Task input

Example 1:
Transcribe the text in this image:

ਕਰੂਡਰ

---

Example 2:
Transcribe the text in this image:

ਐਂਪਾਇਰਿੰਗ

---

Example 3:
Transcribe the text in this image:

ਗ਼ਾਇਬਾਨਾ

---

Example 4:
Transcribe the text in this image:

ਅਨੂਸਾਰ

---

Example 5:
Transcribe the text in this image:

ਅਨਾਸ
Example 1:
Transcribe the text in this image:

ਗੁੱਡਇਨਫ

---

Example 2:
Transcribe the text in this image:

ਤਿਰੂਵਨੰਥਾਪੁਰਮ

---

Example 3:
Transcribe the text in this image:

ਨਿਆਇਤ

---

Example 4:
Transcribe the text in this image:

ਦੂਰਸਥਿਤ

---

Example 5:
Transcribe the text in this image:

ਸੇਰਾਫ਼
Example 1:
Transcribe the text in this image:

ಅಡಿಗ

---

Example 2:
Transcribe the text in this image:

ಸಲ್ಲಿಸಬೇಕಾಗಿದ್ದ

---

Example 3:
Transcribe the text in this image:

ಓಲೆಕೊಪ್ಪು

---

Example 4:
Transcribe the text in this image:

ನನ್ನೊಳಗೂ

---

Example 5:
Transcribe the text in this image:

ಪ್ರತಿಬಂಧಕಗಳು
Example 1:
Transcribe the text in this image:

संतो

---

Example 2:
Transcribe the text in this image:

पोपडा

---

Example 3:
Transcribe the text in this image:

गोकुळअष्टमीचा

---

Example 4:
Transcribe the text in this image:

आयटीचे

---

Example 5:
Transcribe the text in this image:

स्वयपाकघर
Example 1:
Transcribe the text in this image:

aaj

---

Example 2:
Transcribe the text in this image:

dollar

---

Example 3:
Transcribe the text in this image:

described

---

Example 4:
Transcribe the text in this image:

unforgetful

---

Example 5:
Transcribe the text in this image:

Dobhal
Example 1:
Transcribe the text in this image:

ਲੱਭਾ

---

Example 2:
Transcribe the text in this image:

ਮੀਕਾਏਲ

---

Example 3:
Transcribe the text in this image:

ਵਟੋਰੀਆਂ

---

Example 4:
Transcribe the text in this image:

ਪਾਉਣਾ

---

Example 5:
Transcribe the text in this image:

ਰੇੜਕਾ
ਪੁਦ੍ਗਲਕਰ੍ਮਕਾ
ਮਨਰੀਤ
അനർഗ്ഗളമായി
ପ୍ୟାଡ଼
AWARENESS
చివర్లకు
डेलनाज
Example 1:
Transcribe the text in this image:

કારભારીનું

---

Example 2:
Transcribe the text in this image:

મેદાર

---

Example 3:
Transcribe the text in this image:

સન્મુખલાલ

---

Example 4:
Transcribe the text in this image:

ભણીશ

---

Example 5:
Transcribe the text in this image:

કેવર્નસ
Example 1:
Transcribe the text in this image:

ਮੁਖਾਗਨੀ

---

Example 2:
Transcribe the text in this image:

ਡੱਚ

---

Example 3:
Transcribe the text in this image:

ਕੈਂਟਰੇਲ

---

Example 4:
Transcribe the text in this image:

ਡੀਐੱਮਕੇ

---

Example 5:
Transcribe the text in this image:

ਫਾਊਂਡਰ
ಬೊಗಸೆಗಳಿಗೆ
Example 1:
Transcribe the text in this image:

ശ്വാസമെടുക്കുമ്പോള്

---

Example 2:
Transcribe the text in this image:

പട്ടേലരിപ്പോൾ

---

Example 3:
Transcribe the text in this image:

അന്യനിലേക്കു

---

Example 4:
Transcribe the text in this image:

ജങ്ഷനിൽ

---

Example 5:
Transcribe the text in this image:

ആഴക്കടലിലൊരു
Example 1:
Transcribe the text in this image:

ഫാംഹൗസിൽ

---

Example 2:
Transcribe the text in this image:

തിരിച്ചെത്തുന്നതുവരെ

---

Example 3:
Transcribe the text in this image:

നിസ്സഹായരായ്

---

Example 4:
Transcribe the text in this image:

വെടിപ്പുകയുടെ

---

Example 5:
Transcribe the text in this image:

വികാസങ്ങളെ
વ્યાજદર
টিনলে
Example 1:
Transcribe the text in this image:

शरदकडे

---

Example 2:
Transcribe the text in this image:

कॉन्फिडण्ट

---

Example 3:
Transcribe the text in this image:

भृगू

The task
Set every record down again exactly as written.

Exercise solution
Example 1:
Transcribe the text in this image:

ਕਰੂਡਰ

---

Example 2:
Transcribe the text in this image:

ਐਂਪਾਇਰਿੰਗ

---

Example 3:
Transcribe the text in this image:

ਗ਼ਾਇਬਾਨਾ

---

Example 4:
Transcribe the text in this image:

ਅਨੂਸਾਰ

---

Example 5:
Transcribe the text in this image:

ਅਨਾਸ
Example 1:
Transcribe the text in this image:

ਗੁੱਡਇਨਫ

---

Example 2:
Transcribe the text in this image:

ਤਿਰੂਵਨੰਥਾਪੁਰਮ

---

Example 3:
Transcribe the text in this image:

ਨਿਆਇਤ

---

Example 4:
Transcribe the text in this image:

ਦੂਰਸਥਿਤ

---

Example 5:
Transcribe the text in this image:

ਸੇਰਾਫ਼
Example 1:
Transcribe the text in this image:

ಅಡಿಗ

---

Example 2:
Transcribe the text in this image:

ಸಲ್ಲಿಸಬೇಕಾಗಿದ್ದ

---

Example 3:
Transcribe the text in this image:

ಓಲೆಕೊಪ್ಪು

---

Example 4:
Transcribe the text in this image:

ನನ್ನೊಳಗೂ

---

Example 5:
Transcribe the text in this image:

ಪ್ರತಿಬಂಧಕಗಳು
Example 1:
Transcribe the text in this image:

संतो

---

Example 2:
Transcribe the text in this image:

पोपडा

---

Example 3:
Transcribe the text in this image:

गोकुळअष्टमीचा

---

Example 4:
Transcribe the text in this image:

आयटीचे

---

Example 5:
Transcribe the text in this image:

स्वयपाकघर
Example 1:
Transcribe the text in this image:

aaj

---

Example 2:
Transcribe the text in this image:

dollar

---

Example 3:
Transcribe the text in this image:

described

---

Example 4:
Transcribe the text in this image:

unforgetful

---

Example 5:
Transcribe the text in this image:

Dobhal
Example 1:
Transcribe the text in this image:

ਲੱਭਾ

---

Example 2:
Transcribe the text in this image:

ਮੀਕਾਏਲ

---

Example 3:
Transcribe the text in this image:

ਵਟੋਰੀਆਂ

---

Example 4:
Transcribe the text in this image:

ਪਾਉਣਾ

---

Example 5:
Transcribe the text in this image:

ਰੇੜਕਾ
ਪੁਦ੍ਗਲਕਰ੍ਮਕਾ
ਮਨਰੀਤ
അനർഗ്ഗളമായി
ପ୍ୟାଡ଼
AWARENESS
చివర్లకు
डेलनाज
Example 1:
Transcribe the text in this image:

કારભારીનું

---

Example 2:
Transcribe the text in this image:

મેદાર

---

Example 3:
Transcribe the text in this image:

સન્મુખલાલ

---

Example 4:
Transcribe the text in this image:

ભણીશ

---

Example 5:
Transcribe the text in this image:

કેવર્નસ
Example 1:
Transcribe the text in this image:

ਮੁਖਾਗਨੀ

---

Example 2:
Transcribe the text in this image:

ਡੱਚ

---

Example 3:
Transcribe the text in this image:

ਕੈਂਟਰੇਲ

---

Example 4:
Transcribe the text in this image:

ਡੀਐੱਮਕੇ

---

Example 5:
Transcribe the text in this image:

ਫਾਊਂਡਰ
ಬೊಗಸೆಗಳಿಗೆ
Example 1:
Transcribe the text in this image:

ശ്വാസമെടുക്കുമ്പോള്

---

Example 2:
Transcribe the text in this image:

പട്ടേലരിപ്പോൾ

---

Example 3:
Transcribe the text in this image:

അന്യനിലേക്കു

---

Example 4:
Transcribe the text in this image:

ജങ്ഷനിൽ

---

Example 5:
Transcribe the text in this image:

ആഴക്കടലിലൊരു
Example 1:
Transcribe the text in this image:

ഫാംഹൗസിൽ

---

Example 2:
Transcribe the text in this image:

തിരിച്ചെത്തുന്നതുവരെ

---

Example 3:
Transcribe the text in this image:

നിസ്സഹായരായ്

---

Example 4:
Transcribe the text in this image:

വെടിപ്പുകയുടെ

---

Example 5:
Transcribe the text in this image:

വികാസങ്ങളെ
વ્યાજદર
টিনলে
Example 1:
Transcribe the text in this image:

शरदकडे

---

Example 2:
Transcribe the text in this image:

कॉन्फिडण्ट

---

Example 3:
Transcribe the text in this image:

भृगू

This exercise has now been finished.